Ein Labyrinth von Offshore-Gesellschaften

Herr Nikolai* nutzt seine Stellung als Mehrheitsaktionär einer Bank, um bei Gläubigern Darlehen zu beantragen, die er nie zurückzahlen wird. Das Geld wird über Offshore-Konten in mehreren Ländern geschleust. Ein Labyrinth für die Analystinnen und Analysten der Meldestelle für Geldwäscherei (MROS), die auf die Hilfe ihrer ausländischen Kollegen angewiesen sind.

Osteuropa, Mitte der 2010er Jahre. Herr Nikolai* ist ein einflussreicher Geschäftsmann, der den Machtkreisen seines Landes nahesteht. Er ist zudem wohlhabender Aktionär einer Grossbank in seiner Heimat, über die er Darlehen aufnimmt, die an Drittfirmen weitergegeben werden. Bei Letzteren handelt es sich um Offshore-Gesellschaften, deren Begünstigter wiederum Herr Nikolai ist. Die Gelder, die von den Offshore-Gesellschaften auf diese Konten überwiesen werden, fliessen erst durch mehrere Länder, dann über Zypern und landen schliesslich in der Schweiz. Sie ist das letzte Glied in einer ausgeklügelten Strategie.

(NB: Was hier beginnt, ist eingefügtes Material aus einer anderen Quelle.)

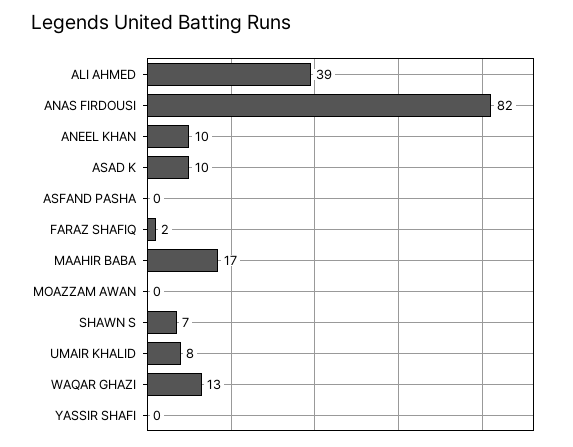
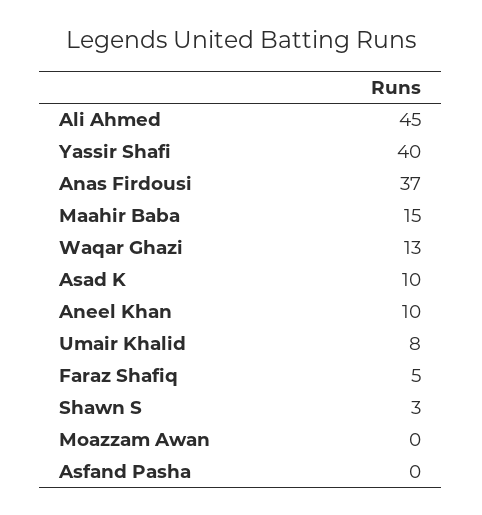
ALI AHMED: 39 -> 45
ANAS FIRDOUSI: 82 -> 37
FARAZ SHAFIQ: 2 -> 5
MAAHIR BABA: 17 -> 15
SHAWN S: 7 -> 3
YASSIR SHAFI: 0 -> 40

Ein Krimineller, der zunächst keinen Verdacht weckt

Die Schweizer Banken werden vorerst nicht durch die grossen Beträge alarmiert, die auf ihren Konten landen: Zwar sind es Konten im Namen von Offshore-Gesellschaften, aber letztlich gehören sie Herrn Nikolai. Nichts zu melden also. Ein paar Jahre später macht Herr Nikolai aber in den Medien von sich reden. Die Gläubiger, die seiner Bank Geld geliehen haben, beschweren sich, weil ihre Kredite nie zurückbezahlt wurden. In den Medien wird der Geschäftsmann wegen seiner Rolle in dem inzwischen bankrotten Finanzinstitut der ungetreuen Geschäftsführung und der Veruntreuung beschuldigt.

Wer steckt hinter den Offshore-Gesellschaften?

Die Medienberichte lassen die Schweizer Bank hellhörig werden: Handelt es sich bei den Geldern, die Herr Nikolai hier deponiert hat, etwa um Vermögenswerte aus einer ungetreuen Geschäftsbesorgung? Die Bank ist wie jeder Finanzintermediär in der Schweiz verpflichtet, jeden Verdacht auf Geldwäscherei zu melden. Also alarmiert sie die MROS, die aktiv wird. Sie stellt Anfragen an die anderen involvierten Schweizer Finanzintermediäre, tauscht Informationen mit ihren ausländischen Kollegen aus und versucht, die Herkunft der in der Schweiz deponierten Gelder zu ermitteln. Die Zusammenarbeit ist ausgezeichnet, aber die Wirtschaftskriminellen sind auch überaus kreativ. Die Vermögenswerte zirkulierten permanent zwischen verschiedenen Konten von Offshore-Gesellschaften. Dies behindert die Arbeit der MROS, die erst ihre ausländischen Partner um Hilfe bitten muss, um herauszufinden, wer sich hinter diesen Gesellschaften verbirgt.

Keine Grenzen

Nach mehrmonatigen Analysen identifiziert die MROS ein Transaktionsschema, das möglicherweise der Geldwäscherei zuzuordnen ist. Der Fall wird daher wegen Verdacht auf Geldwäscherei von Erträgen aus ungetreuer Geschäftsbesorgung und/oder Veruntreuung an die Schweizer Strafverfolgungsbehörden weitergeleitet. Diese Beweise konnten nur dank eines effizienten internationalen Informationsaustauschs zusammengetragen werden. Es gibt also keine Grenzen – weder für Geld noch für die Analystinnen und Analysten der MROS.